Movement Disorder Clinic, Toronto Western Hospital, Toronto, Ontario, Canada.
Mov Disord. 2011 Oct;26 Suppl 3:S2-41. doi: 10.1002/mds.23829.
The objective was to update previous evidence-based medicine reviews of treatments for motor symptoms of Parkinson's disease published between 2002 and 2005. Level I (randomized, controlled trial) reports of pharmacological, surgical, and nonpharmacological interventions for the motor symptoms of Parkinson's disease between January 2004 (2001 for nonpharmacological) and December 2010 were reviewed. Criteria for inclusion, clinical indications, ranking, efficacy conclusions, safety, and implications for clinical practice followed the original program outline and adhered to evidence-based medicine methodology. Sixty-eight new studies qualified for review. Piribedil, pramipexole, pramipexole extended release, ropinirole, rotigotine, cabergoline, and pergolide were all efficacious as symptomatic monotherapy; ropinirole prolonged release was likely efficacious. All were efficacious as a symptomatic adjunct except pramipexole extended release, for which there is insufficient evidence. For prevention/delay of motor fluctuations, pramipexole and cabergoline were efficacious, and for prevention/delay of dyskinesia, pramipexole, ropinirole, ropinirole prolonged release, and cabergoline were all efficacious, whereas pergolide was likely efficacious. Duodenal infusion of levodopa was likely efficacious in the treatment of motor complications, but the practice implication is investigational. Entacapone was nonefficacious as a symptomatic adjunct to levodopa in nonfluctuating patients and nonefficacious in the prevention/delay of motor complications. Rasagiline conclusions were revised to efficacious as a symptomatic adjunct, and as treatment for motor fluctuations. Clozapine was efficacious in dyskinesia, but because of safety issues, the practice implication is possibly useful. Bilateral subthalamic nucleus deep brain stimulation, bilateral globus pallidus stimulation, and unilateral pallidotomy were updated to efficacious for motor complications. Physical therapy was revised to likely efficacious as symptomatic adjunct therapy. This evidence-based medicine review updates the field and highlights gaps for research.

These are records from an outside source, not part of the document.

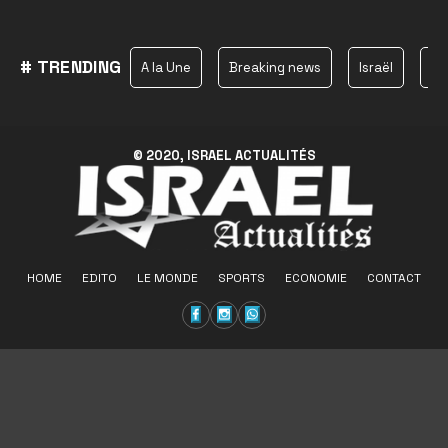
# TRENDING
A la Une
Breaking news
Israël
Ha
© 2020, ISRAEL ACTUALITÉS
HOME
EDITO
LE MONDE
SPORTS
ECONOMIE
CONTACT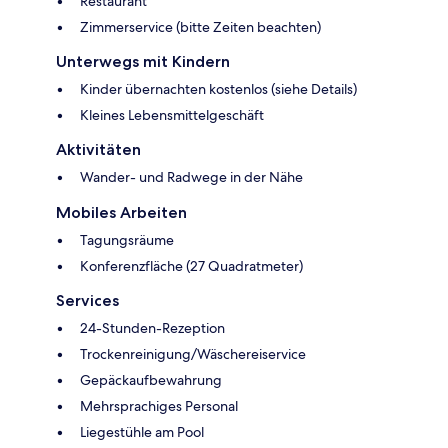
Restaurant
Zimmerservice (bitte Zeiten beachten)
Unterwegs mit Kindern
Kinder übernachten kostenlos (siehe Details)
Kleines Lebensmittelgeschäft
Aktivitäten
Wander- und Radwege in der Nähe
Mobiles Arbeiten
Tagungsräume
Konferenzfläche (27 Quadratmeter)
Services
24-Stunden-Rezeption
Trockenreinigung/Wäschereiservice
Gepäckaufbewahrung
Mehrsprachiges Personal
Liegestühle am Pool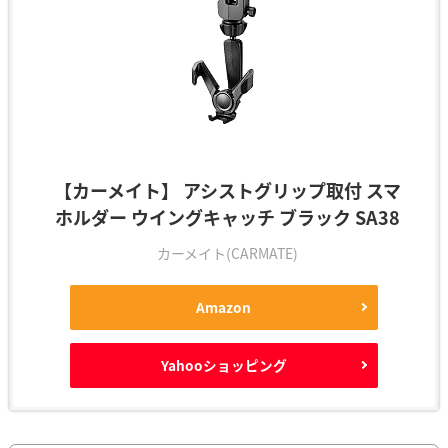
【カーメイト】 アシストグリップ取付 スマ
ホルダー ウイングキャッチ ブラック SA38
カーメイト(CARMATE)
Amazon
Yahooショッピング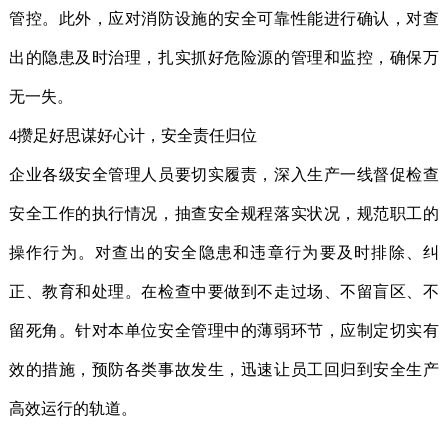
管控。此外，应对消防设施的安全可靠性能进行确认，对查
出的隐患及时治理，扎实抓好危险源的管理和监控，确保万
无一失。
4攒足好思谋好心计，安全责任归位
企业各级安全管理人员要切实履责，深入生产一线督促检查
安全工作的执行情况，抽查安全规程落实状况，规范职工的
操作行为。对查出的安全隐患和违章行为要及时排除、纠
正、教育和处理。在检查中要做到不走过场、不留盲区、不
留死角。针对本单位安全管理中的薄弱环节，应制定切实有
效的措施，预防各类事故发生，迅速让员工回归到安全生产
高效运行的轨道。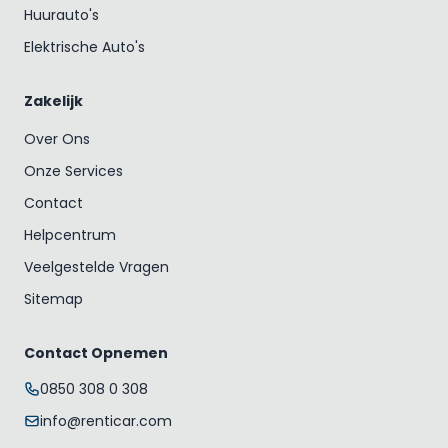
Huurauto's
Elektrische Auto's
Zakelijk
Over Ons
Onze Services
Contact
Helpcentrum
Veelgestelde Vragen
Sitemap
Contact Opnemen
0850 308 0 308
info@renticar.com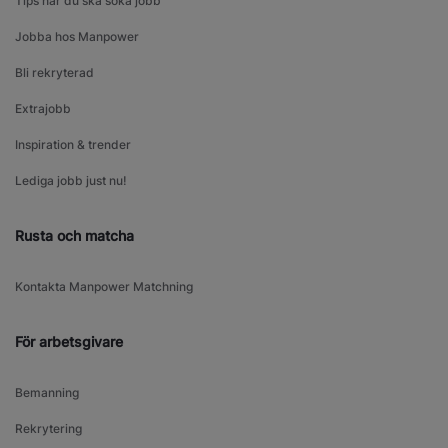
Tips när du ska söka jobb
Jobba hos Manpower
Bli rekryterad
Extrajobb
Inspiration & trender
Lediga jobb just nu!
Rusta och matcha
Kontakta Manpower Matchning
För arbetsgivare
Bemanning
Rekrytering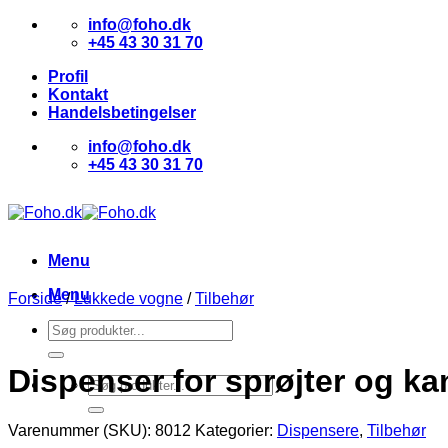
Skip
info@foho.dk
to
+45 43 30 31 70
content
Profil
Kontakt
Handelsbetingelser
info@foho.dk
+45 43 30 31 70
Menu
Menu
Forside
/
Lukkede vogne
/
Tilbehør
Søg
efter:
Dispenser for sprøjter og k
Søg
efter:
Varenummer (SKU):
8012
Kategorier:
Dispensere
,
Tilbehør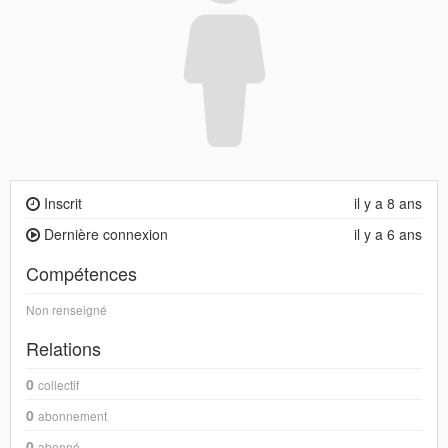
Inscrit
il y a 8 ans
Dernière connexion
il y a 6 ans
Compétences
Non renseigné
Relations
0
collectif
0
abonnement
0
abonné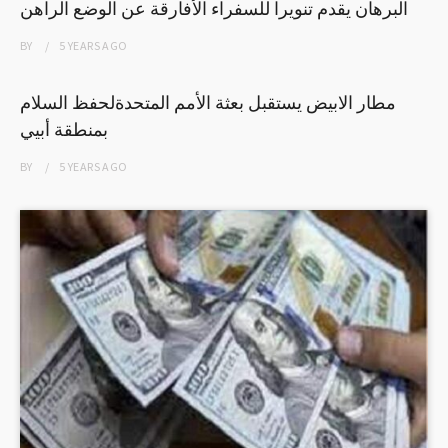
البرهان يقدم تنويرا للسفراء الأفارقة عن الوضع الراهن
BY
5 YEARS
AGO
مطار الابيض يستقبل بعثة الأمم المتحدةلحفظ السلام
بمنطقة أبيي
BY
5 YEARS
AGO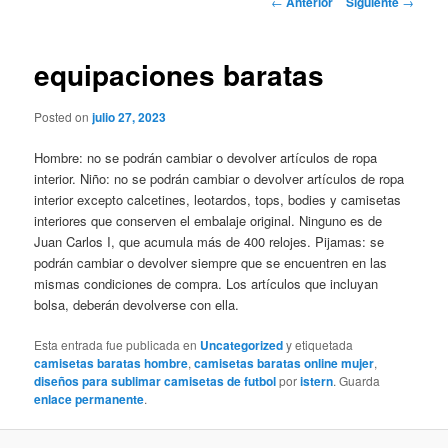
←
Anterior
Siguiente
→
de
entradas
equipaciones baratas
Posted on
julio 27, 2023
Hombre: no se podrán cambiar o devolver artículos de ropa
interior. Niño: no se podrán cambiar o devolver artículos de ropa
interior excepto calcetines, leotardos, tops, bodies y camisetas
interiores que conserven el embalaje original. Ninguno es de
Juan Carlos I, que acumula más de 400 relojes. Pijamas: se
podrán cambiar o devolver siempre que se encuentren en las
mismas condiciones de compra. Los artículos que incluyan
bolsa, deberán devolverse con ella.
Esta entrada fue publicada en
Uncategorized
y etiquetada
camisetas baratas hombre
,
camisetas baratas online mujer
,
diseños para sublimar camisetas de futbol
por
istern
. Guarda
enlace permanente
.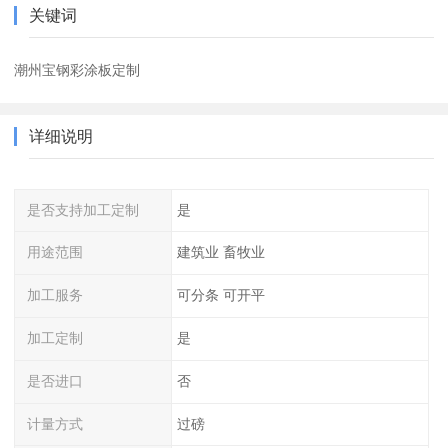
关键词
潮州宝钢彩涂板定制
详细说明
是否支持加工定制
是
用途范围
建筑业 畜牧业
加工服务
可分条 可开平
加工定制
是
是否进口
否
计量方式
过磅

本研究旨在更新 2002 年至 2005 年期间发表的有关帕金森病运动症状治疗的循证医学综述。我们回顾了 2004 年 1 月(非药物治疗为 2001 年)至 2010 年 12 月期间针对帕金森病运动症状的药理学、手术和非药理学干预的一级(随机对照试验)报告。纳入标准、临床适应证、排序、疗效结论、安全性以及对临床实践的影响均遵循原始方案大纲,并符合循证医学方法。有 68 项新研究符合审查标准。吡贝地尔、普拉克索、普拉克索控释剂、罗匹尼罗、罗替高汀、卡麦角林和培高利特作为症状性单药治疗均有效;罗匹尼罗缓释剂可能有效。除普拉克索控释剂外,所有药物作为症状性辅助治疗均有效,但针对后者的证据不足。对于运动波动的预防/延迟,普拉克索和卡麦角林有效,对于运动障碍的预防/延迟,普拉克索、罗匹尼罗、罗匹尼罗缓释剂和卡麦角林均有效,而培高利特可能有效。十二指肠给予左旋多巴可能对运动并发症的治疗有效,但其实践意义仍需进一步研究。恩他卡朋作为非波动患者左旋多巴的辅助治疗无效,也不能预防/延迟运动并发症。雷沙吉兰的结论修订为对运动障碍和运动波动的症状性辅助治疗有效。氯氮平对运动障碍有效,但由于安全性问题,其临床应用意义可能是有用的。双侧丘脑底核深部脑刺激、双侧苍白球刺激和单侧苍白球切开术的更新结果为对运动并发症有效。物理疗法修订为作为症状性辅助治疗可能有效。本循证医学综述更新了该领域的知识,并突出了研究空白。